> [EXCERPT PROVIDED]
__________________________________________________
# Truck to haul wood and sawmill



## jeffreythree (Jan 9, 2008)

Finally! A real work truck to cart around my mill and wood. It is tough to find a decent truck with a $2k budget. 1989 Ford F250 with the 7.3L IDI diesel, 5 speed manual trans, and 155k miles. Rubber floors, vinyl bench seat, basically no gizmos to break and easy to clean. And the AC works! First long distance test is next week when I haul home the firewood/smoker wood I cut this spring clearing out some culls and suppressed trees that were to small to mill. Mmmm, miss that hickory smoked goodness.


----------



## dbhost (Jan 28, 2008)

You got a diesel for under $2K? Somebody call the police!


----------



## mrbentontoyou (Aug 3, 2010)

a diesel that old with under 200k miles- great find! looks like she's in great shape too. am i seeing locking front hubs? a 4x4 diesel 3/4 ton for cheap? nice find sir. :thumbsup:


----------



## MAPLEMAN (Jan 21, 2009)
__________________________________________________
> [SUPPLIED INFORMATION]

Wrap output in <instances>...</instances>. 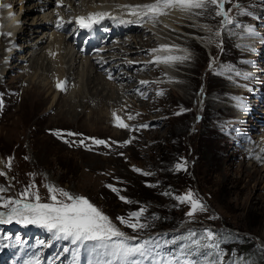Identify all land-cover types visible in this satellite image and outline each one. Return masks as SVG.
__________________________________________________
> [SHORT PROBLEM] Carry on the forum thread about the truck for hauling wood and a sawmill, picking up right after its last line. Nothing in the listing is needed.

> [RESPONSE TO THE EXERCISE]
only 2k nice pick up:thumbsup:


----------



## jeffreythree (Jan 9, 2008)

mrbentontoyou said:


> a diesel that old with under 200k miles- great find! looks like she's in great shape too. am i seeing locking front hubs? a 4x4 diesel 3/4 ton for cheap? nice find sir. :thumbsup:


Nope, no 4x4, but it would have been nice. They were just to rough in my price range.


----------



## James04 (Nov 3, 2009)

Jeff,

Go buy yourself a lottery ticket. You are one lucky dog to get Deisle pickup in that condition for 2K. Too bad it is a Ford though!:blink:

All kidding aside the 7.3 is a proven work horse. Not so much with Fords later diesels though. They just came out with a new one that is supposed to be a good one.

James


----------



## TexasTimbers (Oct 17, 2006)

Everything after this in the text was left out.